The quick jumps from plot to plot also make it close to impossible to get to know any of the characters and really relate to them.

While her descriptions are well written and almost prose like at points, especially in the beginning the sections of them are so long it distracts the reader from the actual plot and by the time she comes back from the descriptions to the story you can't remember what was going on. She needs to find a way to weave these well written descriptions into the text without putting them in giant block that don't serve to move her story forward in anyway.

What saves this book is two things. One the writer is actually very talented, she can weave together a well written sentence and has a very strong voice. Two she's got some great plot lines going on, though they are extremely unorganized when presented in this story. If she'd expanded and explained more on any of the plots connecting them better, lengthening the time spent in each story line the book really would have been a page turner. Her ideas are excellent, it's her follow through that's not quite there yet. What Roberts really needs is to be paired up with a shrewd and experienced editor who can help her with transitioning and point of view.
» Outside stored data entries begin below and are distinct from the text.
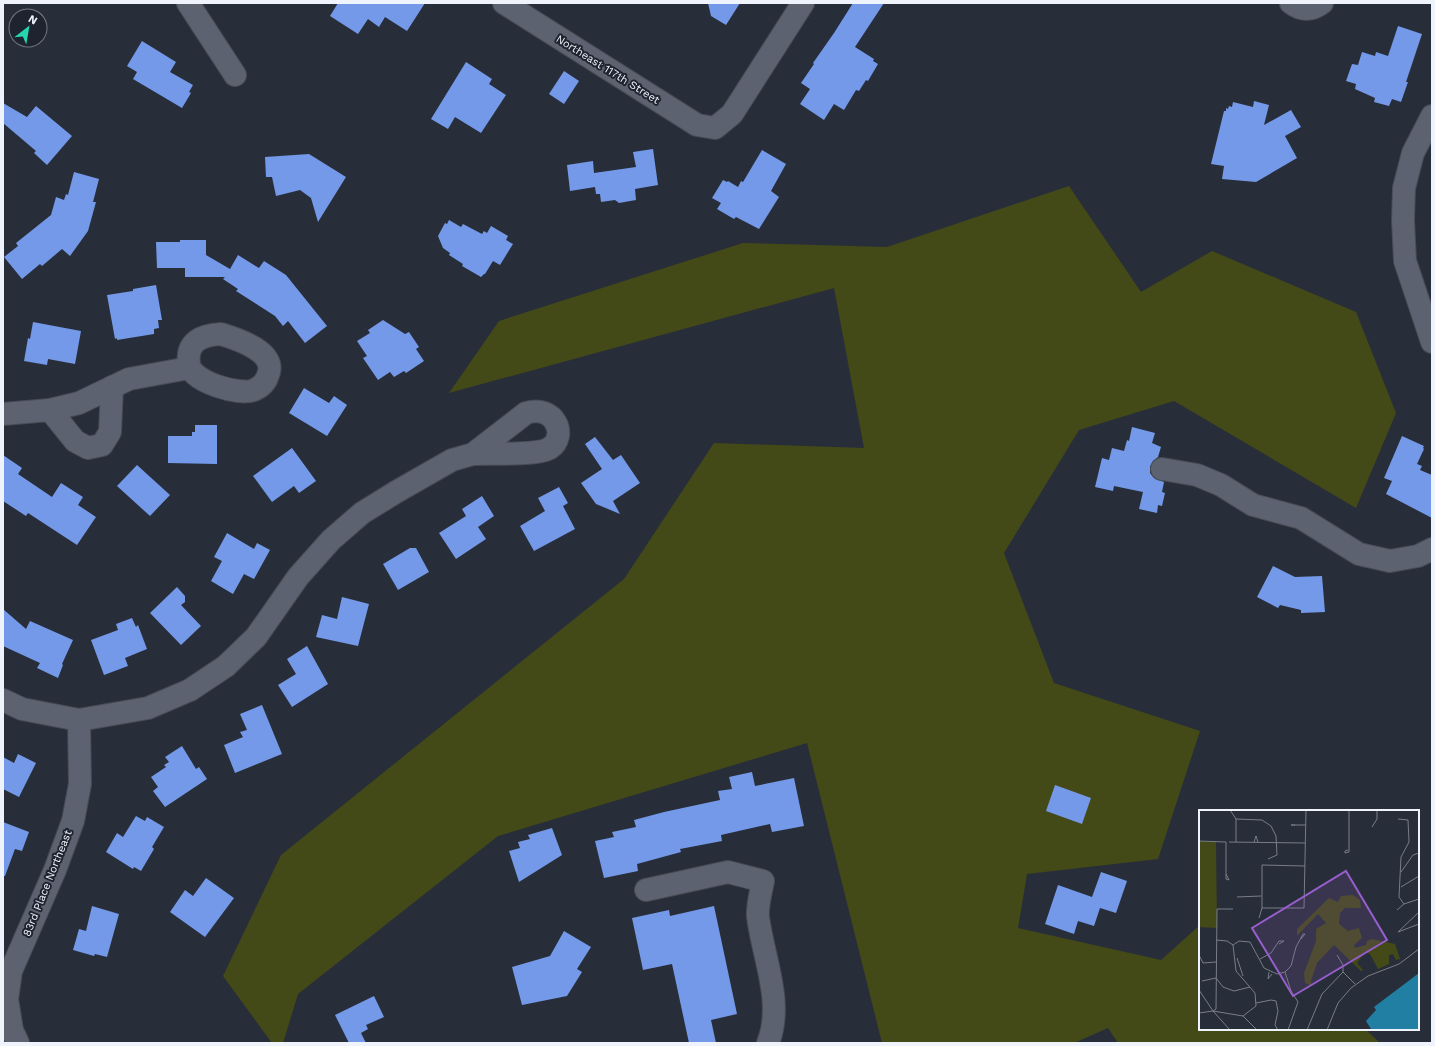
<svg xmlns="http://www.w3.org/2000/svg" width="1435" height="1046" font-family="'Work Sans',sans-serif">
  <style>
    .green { fill: #444918 }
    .building { fill: #7499e9 }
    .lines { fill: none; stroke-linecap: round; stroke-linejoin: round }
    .minor-casing { stroke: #464b55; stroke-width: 24 }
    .minor { stroke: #5c626f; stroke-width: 22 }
    .labels { text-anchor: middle; stroke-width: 4; stroke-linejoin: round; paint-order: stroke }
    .street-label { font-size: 11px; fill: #eff3fb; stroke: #1e242f }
    .inset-road { fill: none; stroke: #787d87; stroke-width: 1 }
    .view { fill: #985ece; fill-opacity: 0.15; stroke: #985ece; stroke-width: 2 }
    .inset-edge { fill: none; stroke: #eff3fb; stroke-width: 2 }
  </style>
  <rect width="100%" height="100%" fill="#282e39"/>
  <path class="green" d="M1069,186l72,106 71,-41 144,61 40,101 -40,95 -182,-107 -95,29 -75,123 50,130 146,48 -42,128 -131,15 -9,54 143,32 39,-35v104h165l15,14h-262l-10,-15 -34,15h-192l-75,-300 -309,93 -200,158 -15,49h-11l-49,-67 58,-121 343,-276 90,-136 150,5 -30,-160 -385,105 50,-72 244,-78 144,4z"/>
  <g class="building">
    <path d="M338,3h87l-18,28 -22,-14 -6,10 -11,-8 -10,15 -28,-18z"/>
    <path d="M708,3h32l-14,22 -15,-9z"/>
    <path d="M853,3h31l-29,44 19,12 -1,2 5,3 -10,17 -2,-1 -7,11 -3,-1 -12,20 -10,-6 -10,16 -24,-16 10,-15 -9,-6 13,-19 -1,-1 21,-30z"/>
    <path d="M1398,26l24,8 -16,48h2l-7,20 -9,-3 -3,7 -15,-4 1,-4 -20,-9 1,-5 -10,-3 6,-17 6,1 4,-13 13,4 1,-4 12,4z"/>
    <path d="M142,41l34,21 -6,10 23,13 -4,7 2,1 -9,15 -49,-29 4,-7 -10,-6z"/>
    <path d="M466,62l26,17 -3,5 17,11 -25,38 -26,-16 -7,12 -17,-10z"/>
    <path d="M564,71l15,10 -15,23 -15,-10z"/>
    <path d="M1254,101l15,4 -5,20 27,-15 10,17 -16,9 12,22 -41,24 -34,-3 2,-13 -13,-2 13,-53h2v-3l2,1 1,-3 3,1 1,-5 20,5z"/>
    <path d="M3,103l24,14 9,-11 36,30 -25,29 -13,-12 2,-2 -33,-28z"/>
    <path d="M653,149l5,36 -23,4 1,11 -17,3 -4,-3 -14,2 -1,-8h-4l-1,-7 -25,4 -3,-26 26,-4 1,12 42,-6 -3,-15z"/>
    <path d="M762,150l24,14 -15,27 8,6 -20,32 -23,-12 -2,2 -17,-10 4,-6 -9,-5 11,-18 4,2 1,-1 10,6 3,-6 2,1z"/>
    <path d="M309,154l37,23 -28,45 -7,-24 -11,-8 -24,6 -4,-19h-6l-1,-20z"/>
    <path d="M74,172l25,7 -6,23h3l-8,29 -18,25 -8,-7 -20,17 -2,-2 -18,15 -18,-22 14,-11 -2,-3 35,-28 5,-18 8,3 2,-6 2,1z"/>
    <path d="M449,220l12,7 2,-3 19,10 2,-3 3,2 4,-7 17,10 -2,4 7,4 -13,21 -7,-4 -8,13h-1l-3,3 -19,-11 1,-2 -14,-9 1,-2 -7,-5 -5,-12 7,-13 2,1z"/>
    <path d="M180,240h26v15l24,14 8,-14 21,13 5,-7 22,14 41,51 -22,17 -17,-22 -5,5 -8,-10 -39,-25 2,-2 -15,-10 2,-2h-40v-9h-28l-1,-26h24z"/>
    <path d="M156,285l6,35h-4l1,8 -5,1v5l-37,6v-2l-2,1 -8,-44 26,-4v-2z"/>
    <path d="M383,320l22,14 4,-2 10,15 -3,2 8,12 -18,12 -2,-2 -10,6 -4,-5 -12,8 -15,-22 4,-2 -10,-15 13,-8 -2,-3z"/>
    <path d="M33,322l48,9 -6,33 -27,-5 -1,6 -23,-4 4,-23 2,1z"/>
    <path d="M304,388l25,15 5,-7 13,9 -20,31 -38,-23z"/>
    <path d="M195,425h22v39l-49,-1v-27h24v-4h3z"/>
    <path d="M1132,427l23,6 -3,10 9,4 -3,10 -5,4 -3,6v6l4,5 10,4 -2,10 3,1 -3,13 -4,-1 -1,8 -18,-4 4,-17 -29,-6 -1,5 -18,-4 7,-29 7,2 3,-12 12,3 3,-11 2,1z"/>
    <path d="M1402,436l22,10 -1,2 1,1 -7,15 5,2 -2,4 12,5v43l-46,-24 6,-13 -8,-3z"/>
    <path d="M595,437l18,23 8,-5 19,28 -27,18 7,13 -24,-10 -15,-21 21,-14 -17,-25z"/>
    <path d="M292,448l24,33 -17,12 -5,-7 -22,16 -19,-26z"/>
    <path d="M3,455l19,13 -4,6 34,23 9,-14 22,14 -5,8 18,12 -19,28 -49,-32 -2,3 -23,-15z"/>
    <path d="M137,465l33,30 -20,21 -33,-30z"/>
    <path d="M559,487l9,16 -5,3 12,23 -41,22 -14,-25 25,-15 -7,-13z"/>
    <path d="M482,496l12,20 -16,11 8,12 -30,20 -17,-26 27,-17 -4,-7z"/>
    <path d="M227,533l27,16 3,-6 13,7 -16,29 -10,-5 -11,20 -22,-13 11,-20 -8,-4z"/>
    <path d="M410,548h6l13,24 -31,18 -15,-26z"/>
    <path d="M1273,566l22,11 27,-1 3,36 -24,1v-3l-21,-5 -2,3 -21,-11z"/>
    <path d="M177,587l8,9v6l-4,3 20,21 -20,19 -31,-32z"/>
    <path d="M342,597l27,7 -11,42 -42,-9 6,-22 15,4z"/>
    <path d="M3,609l23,20 4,-8 43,19 -11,24 1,1 -5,13 -21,-10 3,-5 -37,-17z"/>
    <path d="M132,618l4,9 2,-2 9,24 -22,9 3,8 -24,9 -13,-35 27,-10 -2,-6z"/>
    <path d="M307,646l21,38 -36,23 -14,-22 18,-11 -9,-15z"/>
    <path d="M262,705l20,49 -47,19 -11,-28 19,-8 -3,-5 7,-2 -7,-16z"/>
    <path d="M182,746l14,23 3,-2 8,12 -42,28 -12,-16 5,-4 -7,-10 15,-10 -2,-2 5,-3 -4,-5z"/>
    <path d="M18,754l18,9 -17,34 -16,-8v-32l11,6z"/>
    <path d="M752,772l3,14 39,-8 10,48 -32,6 -2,-8 -49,11 1,6 -42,8 1,3 -44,12 1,7 -34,7 -9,-37 19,-4 -2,-5 24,-5 -2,-7 30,-8 56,-12 -2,-9 14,-2 -3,-12z"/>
    <path d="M1055,785l36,13 -9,26 -36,-13z"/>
    <path d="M136,816l9,5 2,-4 17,10 -12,20 2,2 -13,22 -7,-4 -1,2 -27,-17 11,-19 6,4z"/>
    <path d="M3,822l26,10 -7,19 -7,-2 -10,27h-2z"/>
    <path d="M552,828l10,27 -43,27 -10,-31 11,-3 -2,-6 12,-3 -2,-4z"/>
    <path d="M1101,872l26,9 -11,32 -16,-5 -6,18 -16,-5 -4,13 -29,-10 13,-39 34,12z"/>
    <path d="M206,878l28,20 -29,39 -35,-25 15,-22 8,6z"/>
    <path d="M92,906l27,8 -12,43 -12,-3 -1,2 -21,-6 6,-21 7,2z"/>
    <path d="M714,906l23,108 -26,6 5,23h-27l-17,-79 -29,6 -11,-52 37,-8 1,6z"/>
    <path d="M564,931l27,16 -14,22 5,3 -15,24 -45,9 -10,-38 38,-11z"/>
    <path d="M374,996l10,21 -18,8 2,4 -7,4 5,10h-17l-14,-28z"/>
  </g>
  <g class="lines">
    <g class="minor-casing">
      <g id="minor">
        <path d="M188,3l47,72"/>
        <path d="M504,3l193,122 18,3 17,-14 71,-111"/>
        <path d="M1291,3c10,8 21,8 31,0"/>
        <path d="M1432,116l-19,37 -9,35 -1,32 2,41 27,81"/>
        <path d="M221,334c16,5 57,18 47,41 -2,7 -7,12 -14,15 -14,6 -63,-8 -65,-26 -3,-22 12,-29 32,-30z"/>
        <path d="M50,410l25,31 13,7 14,-3 8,-13 2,-45"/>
        <path d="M3,414l47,-4 29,-7 50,-24 60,-11"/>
        <path d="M1162,469l35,6 24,10 32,20 48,13 58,36 31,7 28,-5 14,-7"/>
        <path d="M3,700l19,9 57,11 69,-12 42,-18 36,-24 30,-29 42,-60 33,-37 31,-27 34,-21 56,-32 21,-6 53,-41c29,-9 42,23 24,35 -12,8 -61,5 -77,6"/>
        <path d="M646,890l82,-18 35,9c-2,11 -6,24 -5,36 5,40 26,86 10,126"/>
        <path d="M18,1043l-6,-13 -5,-31 4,-28 44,-101 18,-49 7,-37 -1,-64"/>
      </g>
    </g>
    <use href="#minor" class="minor"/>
  </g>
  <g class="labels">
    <g class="street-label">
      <text transform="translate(608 69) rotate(32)" y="4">Northeast 117th Street</text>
      <text transform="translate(47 883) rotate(-68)" y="4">83rd Place Northeast</text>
    </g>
  </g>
  <g transform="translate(1199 810)">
    <rect width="220" height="220" fill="#282e39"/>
    <path d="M0,31l17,1 1,86 -18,-1zM154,85l7,5 1,8h-16l-5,5 -1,11 9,7 11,-3 3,10 -8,7 1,3 11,-3 1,-4 5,-2 23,5 5,15 -4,1 -3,-6 -4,1v9l-11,5 -8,-15 -5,-2 -8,11 6,7 -2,1 -27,-26 -17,18 -6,18 1,5 -7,-3 -1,-10 12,-32v-12l10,-6 -8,-9 -21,22v-7l32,-31 9,4 3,-6z" fill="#444918"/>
    <path d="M220,163v57l-48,-1 -5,-8 10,-11 -2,-3z" fill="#207fa3"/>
    <path class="inset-road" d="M31,0l6,9v23M37,9l26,1 9,6 5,10 1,19 -9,4M199,9l10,1 1,22 -8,15 -2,40 5,7M96,15h-4h15M173,17l5,-8v-9M0,31l27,1M27,32v32l3,6 -3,-1v-5M30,32l76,1M55,32l2,-6 2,6M149,40l-3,1v2l4,-1v-42M202,62l12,-17 6,-2M202,77l18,-11M38,87l24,-1M63,98h42l2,-98M198,100l7,-6 15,-5M60,108l3,-10v-43l43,1M199,122l21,-20M199,122l21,-8M17,130l11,1 6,4 6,-4 11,1 14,26 13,6 8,-2 6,-6 5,-19 7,-13h2l-4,5M0,145l4,8 13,-1M138,145l6,10v7M38,148l6,18M61,149l11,-6 8,-12h5l-5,3M70,162l-1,7 4,-5M86,162l6,19 7,11 -10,28M144,162l12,12M3,171l14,-3 7,9 11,4 16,-4M0,180l14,21 17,19M57,193l15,-3 5,1 2,10 -3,14 3,5M14,201l3,-2 1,-100h16M0,203l14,-2 30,5 13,-10 -1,-13 -19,-22 -3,-26M44,206l14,14M108,220l15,-36 21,-22M128,220l11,-27 13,-15 17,-12 31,-12 20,-15"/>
    <path class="view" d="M147,61l41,69 -94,56 -41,-68z"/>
    <rect width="220" height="220" class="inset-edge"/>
  </g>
  <rect width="1435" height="1046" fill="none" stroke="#eff3fb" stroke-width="8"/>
  <g transform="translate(28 28) rotate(31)"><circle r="19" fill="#1e242f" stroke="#727781"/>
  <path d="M0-3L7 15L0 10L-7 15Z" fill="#24d5ae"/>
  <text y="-6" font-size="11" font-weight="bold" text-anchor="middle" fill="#eff3fb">N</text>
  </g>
</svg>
Someone who will point out the writing issues that make her story hard to follow before she publishes the story and an editor strong enough to make her voice heard. The combination of Robert's talent and imagination with a shrewd and experienced editor would make an unstoppable pair. However I will mention that this is a debut novel, her only other release being a book that she felt wasn't actually ready for publishing, and many writers are shaky on form and organization on their first novels. I can only hope that with experience her style will become more organized and easier to follow.